Rethinking Time and Space Can Lead to Smaller Camera Lenses

The MIT Media Lab Camera Culture group is working on ways to increase the speed of camera lenses while decreasing their size.
Jessica Miley

Researchers at the MIT Media Lab Camera Culture group are researching new ways to utilize time and space to shrink camera lenses down while adding new functions such as selective zoom range and enhanced spectral resolution. Camera Culture group ‘focuses on making the invisible visible–inside our bodies, around us, and beyond–for health, work, and connection.

The goal is to create an entirely new class of imaging platforms that have an 'understanding of the world that far exceeds human ability and produce meaningful abstractions that are well within human comprehensibility.' The multidisciplinary group researches everything from modern optics, sensors, illumination, actuators, probes and software processing.

They complete projects that include creating feature-revealing computational cameras for developing lightweight medical imaging mechanisms. Their previous work has also included facilitating positive social impact via the next billion personalized cameras.

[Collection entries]
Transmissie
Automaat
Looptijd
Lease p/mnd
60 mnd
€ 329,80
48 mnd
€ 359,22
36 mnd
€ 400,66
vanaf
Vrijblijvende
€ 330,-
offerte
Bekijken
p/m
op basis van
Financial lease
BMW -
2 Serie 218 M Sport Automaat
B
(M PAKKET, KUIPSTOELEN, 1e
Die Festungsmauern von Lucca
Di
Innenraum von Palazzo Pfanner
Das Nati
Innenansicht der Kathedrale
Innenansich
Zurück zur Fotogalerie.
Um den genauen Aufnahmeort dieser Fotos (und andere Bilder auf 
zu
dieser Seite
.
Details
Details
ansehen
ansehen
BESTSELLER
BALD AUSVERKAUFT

---

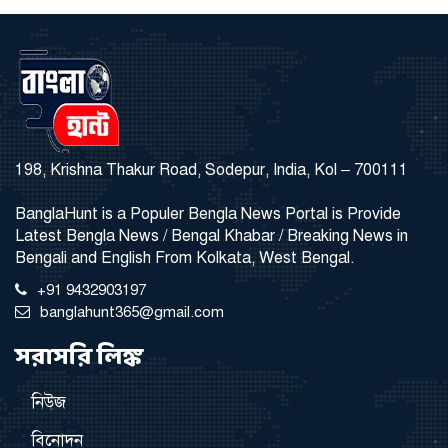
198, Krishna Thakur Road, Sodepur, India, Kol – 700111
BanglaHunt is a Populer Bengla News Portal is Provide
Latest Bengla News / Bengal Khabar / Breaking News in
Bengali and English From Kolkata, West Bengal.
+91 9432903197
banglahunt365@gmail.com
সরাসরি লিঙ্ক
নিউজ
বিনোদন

To do:
A – In the article on smaller camera lenses, which two new functions do the researchers aim to add while shrinking the lenses?
B – Repeat the part of the camera lens article from "The goal is" up to and including "billion personalized cameras.".

Answers given:
A – Selective zoom range and enhanced spectral resolution.

B –
The goal is to create an entirely new class of imaging platforms that have an 'understanding of the world that far exceeds human ability and produce meaningful abstractions that are well within human comprehensibility.' The multidisciplinary group researches everything from modern optics, sensors, illumination, actuators, probes and software processing.

They complete projects that include creating feature-revealing computational cameras for developing lightweight medical imaging mechanisms. Their previous work has also included facilitating positive social impact via the next billion personalized cameras.